“The greatest weapon against stress is our ability to choose one thought over another”. During my study in Psychology at The University of Twente, students are typically bombarded with massive amounts of information in short periods of time. This, in conjunction with the pressure of exams, can be incredibly stressful. For me, during the exam periods, I was spending countless hours with my head glued to a screen or buried in a book. The inability to manage my stress resulted in increased feelings of anxiety and restlessness. After those exams, my mind often still felt foggy and disorganized. This obviously needed to change, and I found a tool that has helped me: Meditation.
The first time I was introduced to meditation was a couple of years ago when I joined my mother for her yoga class. I even tried to meditate after the class at home, but after concentrating on my breathing for a good 20 seconds, my mind started wandering and before I knew it, I was checking my phone. After that first encounter, I stopped meditating and didn’t pick it back up until my first year of study, when it became necessary to manage my stress better. I tried it again, but now with some help from a teacher at “De Yogaschool” here in Enschede.
I first started with “Hatha Yoga” which is mostly focused on physical yoga positions called asana. At the end of the class, the teacher would explain a meditation exercise to us, and we would meditate together. I noticed that my body became stronger and more flexible, which also had a positive effect considering my study. In addition, my energy system started functioning better, I experienced more vitality, and I became more skilled in meditation in general. After practising ‘Hatha Yoga’ for 2 years I started with “Raja Yoga.” “Raja Yoga” is the educational program of the yoga school and during these classes, a theory component was included. Through “Raja Yoga” I acquired the skill and ability to function better, not only on a physical level but also on a vital and emotional one. This paved the way for me for further development on a mental and spiritual level. While continuing to train in asana and meditation I also noticed some other positive effects that helped me during my study at UTwente. The most important ones are:
1.Lower stress levels and more efficient ways to cope with stress
When meditating, the goal is not to stop thinking, but to be able to take distance from all that you think and feel. When you succeed in being the observer of all that you think and feel, space is created between your perception and your experience. As a result, peace will arise and eventually silence.
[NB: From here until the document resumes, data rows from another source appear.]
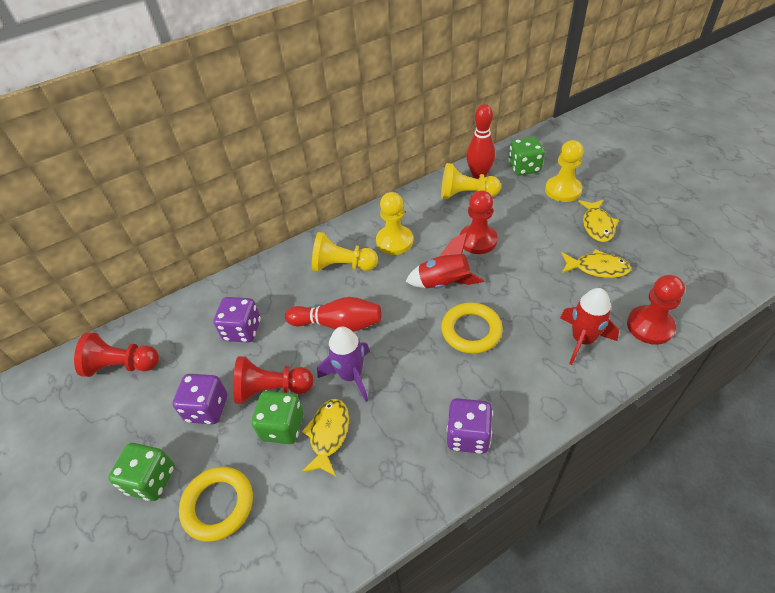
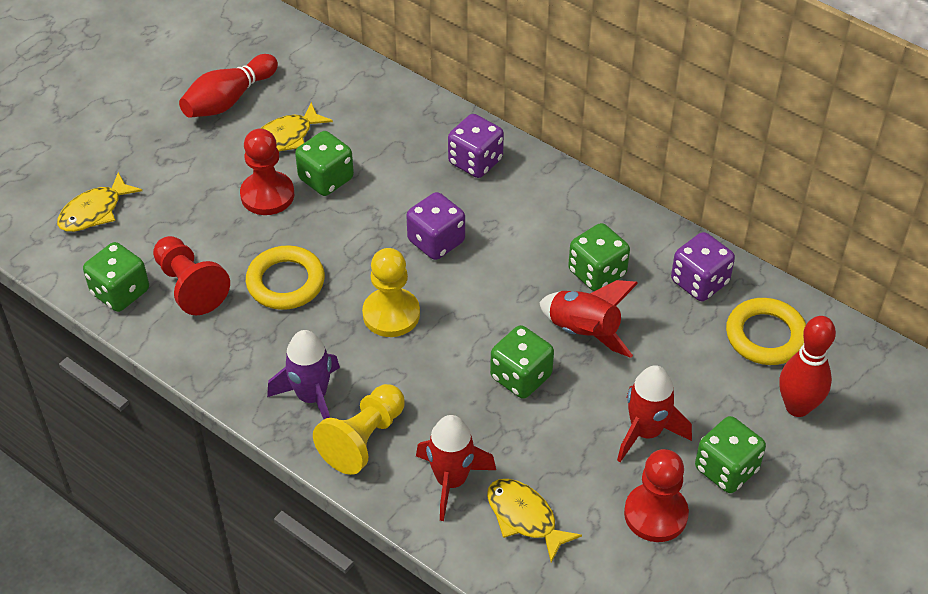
green dice: 3 -> 5
red pawn: 4 -> 3
red rocket: 2 -> 3
yellow pawn: 4 -> 2

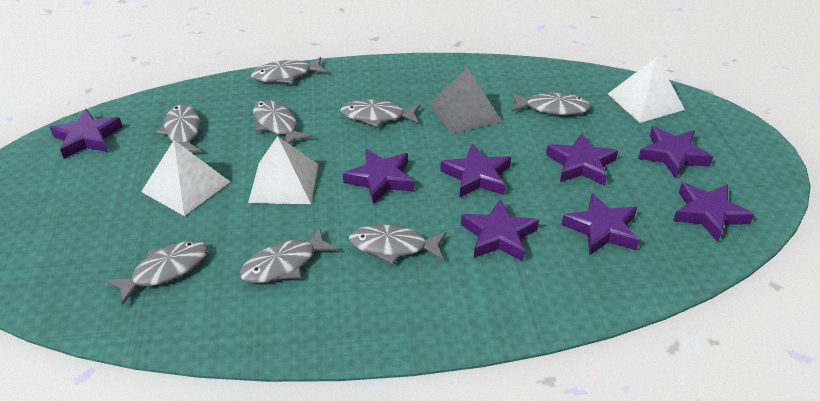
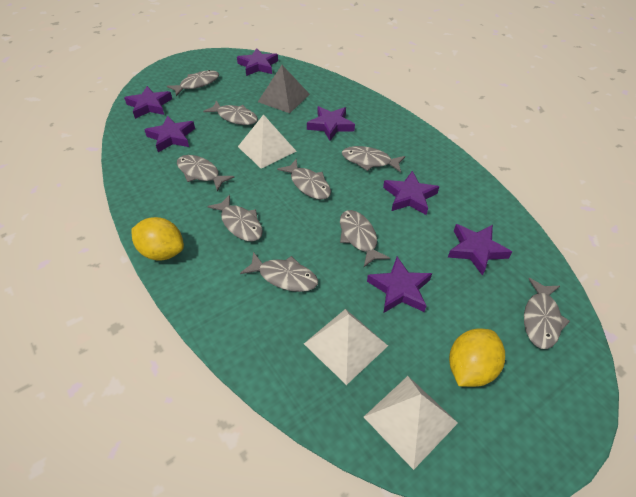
grey fish: 8 -> 9
purple star: 8 -> 7
yellow lemon: 0 -> 2

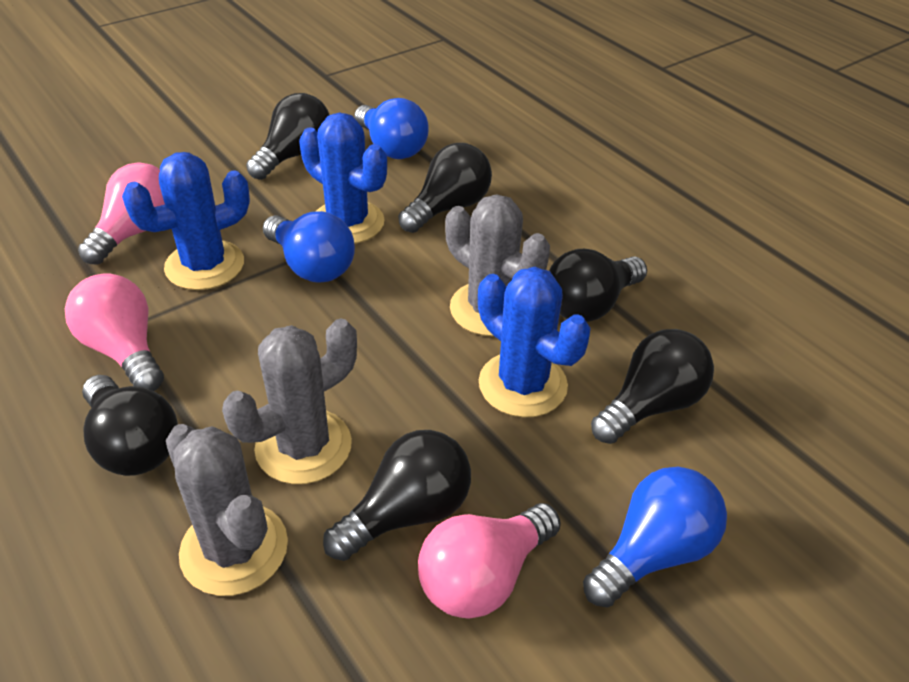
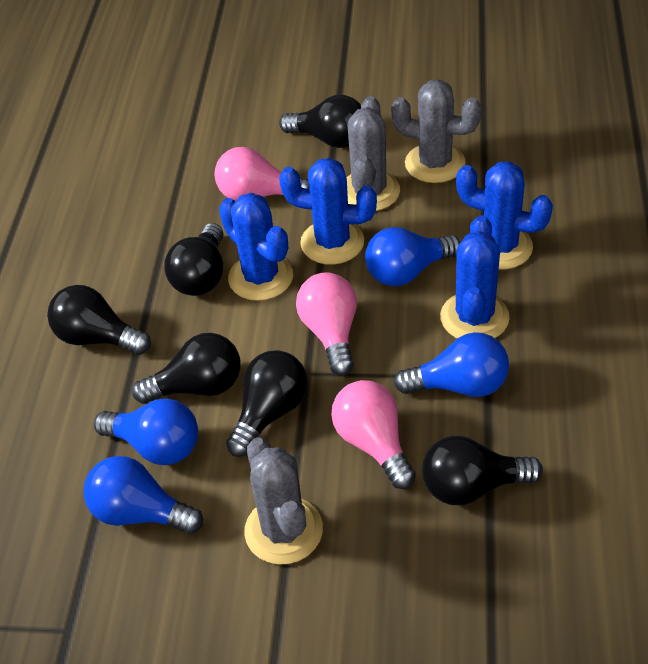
blue cactus: 3 -> 4
blue light bulb: 3 -> 4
You can now relax your mind and body which will lead to a decrease in stress, as well as the ability to cope better with it because your mind is calmed and cleared. You train yourself to get control over your thoughts and don't feed the unhelpful stressful thoughts that cause or increase the feeling of stress.
2. Improved attention and concentration level
This effect I did not notice straight away after starting with meditation, but after practising for a couple of weeks I noticed a change. Studying for my test became easier because I could concentrate for longer and did not get distracted as easily as before. Because I was practising letting go of thoughts and feelings and distancing myself from them, I also automatically did this whilst studying. During the explanations in my “Hatha Yoga” classes, I learned that this is because during meditation you train yourself to focus on 1 point and therefore you train your ability to concentrate and pay attention. The space created in my head enabled me to absorb and remember material so easily and it improved my concentration and attention significantly.
Not only did meditation help, but also the asana had a considerable effect. Because of the stress and workload of my study, I noticed tension in my body. My back and shoulders started hurting and I neglected my physical wellbeing. The asana system is an ingenious system of positions and exercises that allows you to reconnect with your body again. By repeatedly stretching, twisting, relaxing, or building up strength in the right places, you learn to very specifically remove blockages in the very places where tension has become lodged. You become aware of the tensions you carry with you, but you also experience that you can let them go. Physical exercise and your power of thought go hand-in-hand, and this brings back a healthy balance between body and mind.
I would recommend practising yoga and meditation to everyone, especially to people who are also studying or experiencing stress, it really makes a difference.
I hope you are inspired by my story and start meditating!